Ghana needs to embrace Open Distance Learning – Prof. Goski Alabi

Prof. Goski Alabi play videoProf. Goski Alabi

Government must expand access to higher education in order to enhance the delivery of quality tutoring in tertiary institutions across the country, Consulting Vice Chancellor of the Laweh Open University, Professor Goski Alabi has reiterated.

Despite having acknowledged that one of the major difficulties with deploying Open University in Ghana is the lack of training in digital education, she debunked the assertion that distance and open learning lack eminence.

Prof. Goski Alabi assured that the mode of gaining knowledge through digital education, when done properly, makes it difficult to ‘cut corners.’

She explained, “the reason why it’s difficult to cut corners with this form of education is that it is very structured and standardized so that every week you know what is supposed to be taught and whether the lecturer has taught it or not, can be determined by the type of technological system made available.”

Professor Alabi was speaking at a workshop on overview of Open and Distance Learning themed ‘Train the Trainer Induction Workshop.’

The event was jointly organized by the Commonwealth of Learning (COL) and Regional Training Research Institute for Distance and Open Learning (RETRIDOL) National Open University of Nigeria.

The concept of open learning and distance education system focuses on open access to education and training to make the learners free from the constraints of time and place, and offering flexible learning opportunities to individuals and groups of learners.

She added that the system will relieve universities of the stress of having to enroll too many students they may be unable to cater for while revealing that the current gross enrolment ratio for Ghana at the tertiary level is only 16%.”

Breaking the above analysis down, she said that “if 100 people qualify to enter the university only 16 people can have access to university education in Ghana and that obviously is not enough.”

Prof. Goski Alabi urged policymakers as well as key players in higher educational institutions to join the academic community in discovering and exploring the internet, teleconferencing, and related means to achieve an extended classroom or learning experience.

Similarly, a Professor at the University of Ghana, Prof.
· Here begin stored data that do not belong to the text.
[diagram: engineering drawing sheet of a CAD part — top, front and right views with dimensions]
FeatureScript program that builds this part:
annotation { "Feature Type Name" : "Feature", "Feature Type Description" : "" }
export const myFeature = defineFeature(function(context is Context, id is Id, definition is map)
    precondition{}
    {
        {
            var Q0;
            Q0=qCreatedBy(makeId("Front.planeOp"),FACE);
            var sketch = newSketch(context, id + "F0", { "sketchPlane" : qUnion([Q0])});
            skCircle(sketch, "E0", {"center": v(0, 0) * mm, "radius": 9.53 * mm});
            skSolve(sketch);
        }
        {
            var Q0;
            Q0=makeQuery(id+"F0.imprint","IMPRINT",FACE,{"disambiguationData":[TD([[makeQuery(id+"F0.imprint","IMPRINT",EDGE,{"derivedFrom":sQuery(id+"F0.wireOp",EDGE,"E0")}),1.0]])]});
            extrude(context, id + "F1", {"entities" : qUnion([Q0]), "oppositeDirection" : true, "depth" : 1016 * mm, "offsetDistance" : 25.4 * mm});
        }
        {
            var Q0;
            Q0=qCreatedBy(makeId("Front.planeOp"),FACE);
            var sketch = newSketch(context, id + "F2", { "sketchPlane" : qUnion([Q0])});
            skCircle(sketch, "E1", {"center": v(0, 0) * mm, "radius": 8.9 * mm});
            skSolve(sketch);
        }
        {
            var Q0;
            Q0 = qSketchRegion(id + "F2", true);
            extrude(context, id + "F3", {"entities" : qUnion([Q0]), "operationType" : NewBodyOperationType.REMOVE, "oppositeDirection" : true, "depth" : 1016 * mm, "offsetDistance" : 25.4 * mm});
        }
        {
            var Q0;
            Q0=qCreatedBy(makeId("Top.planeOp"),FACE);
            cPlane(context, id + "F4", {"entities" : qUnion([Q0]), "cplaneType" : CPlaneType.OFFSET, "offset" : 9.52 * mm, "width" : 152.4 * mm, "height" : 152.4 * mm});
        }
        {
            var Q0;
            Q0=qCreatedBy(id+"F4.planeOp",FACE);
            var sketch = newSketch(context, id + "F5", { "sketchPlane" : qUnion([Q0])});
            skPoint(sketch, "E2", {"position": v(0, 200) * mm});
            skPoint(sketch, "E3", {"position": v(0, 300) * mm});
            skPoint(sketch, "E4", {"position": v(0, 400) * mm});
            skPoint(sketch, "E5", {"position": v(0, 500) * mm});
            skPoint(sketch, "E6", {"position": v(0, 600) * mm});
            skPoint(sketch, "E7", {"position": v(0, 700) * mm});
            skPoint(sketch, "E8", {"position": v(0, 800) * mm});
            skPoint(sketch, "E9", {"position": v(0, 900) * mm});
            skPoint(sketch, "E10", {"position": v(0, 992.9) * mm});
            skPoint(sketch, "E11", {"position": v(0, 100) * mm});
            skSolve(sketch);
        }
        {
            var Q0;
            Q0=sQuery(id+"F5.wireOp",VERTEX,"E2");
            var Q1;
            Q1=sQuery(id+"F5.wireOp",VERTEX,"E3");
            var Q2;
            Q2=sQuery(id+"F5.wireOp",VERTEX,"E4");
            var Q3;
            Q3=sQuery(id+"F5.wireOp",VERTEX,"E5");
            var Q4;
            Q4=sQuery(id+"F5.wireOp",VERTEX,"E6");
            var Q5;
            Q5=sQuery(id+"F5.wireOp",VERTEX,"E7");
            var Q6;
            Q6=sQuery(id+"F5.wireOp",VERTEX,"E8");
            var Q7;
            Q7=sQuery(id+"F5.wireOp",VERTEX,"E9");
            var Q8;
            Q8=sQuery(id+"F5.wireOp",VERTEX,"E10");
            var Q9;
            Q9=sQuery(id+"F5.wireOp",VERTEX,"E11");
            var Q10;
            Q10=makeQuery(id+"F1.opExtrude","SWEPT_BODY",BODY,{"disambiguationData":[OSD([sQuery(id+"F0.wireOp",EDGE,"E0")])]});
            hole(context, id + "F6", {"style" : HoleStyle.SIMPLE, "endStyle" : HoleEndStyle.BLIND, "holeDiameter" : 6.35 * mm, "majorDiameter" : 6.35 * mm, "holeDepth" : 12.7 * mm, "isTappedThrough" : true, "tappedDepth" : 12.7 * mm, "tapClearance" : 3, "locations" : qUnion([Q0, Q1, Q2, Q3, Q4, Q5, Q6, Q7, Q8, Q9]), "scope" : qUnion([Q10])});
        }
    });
Olivia Kwapong stated that there should be no barrier or limitation in the case of Open Distance Learning (ODL) in the country.

According to her, ODL should be made easily accessible like counterparts in the western world to enhance skills through quality education.

“I feel that we in this part of the world where we call ourselves developing see education as a tool for human resource development rather than see it as a privilege but to see it as a right and then use it to build a capacity of the average Ghanaian.” She said.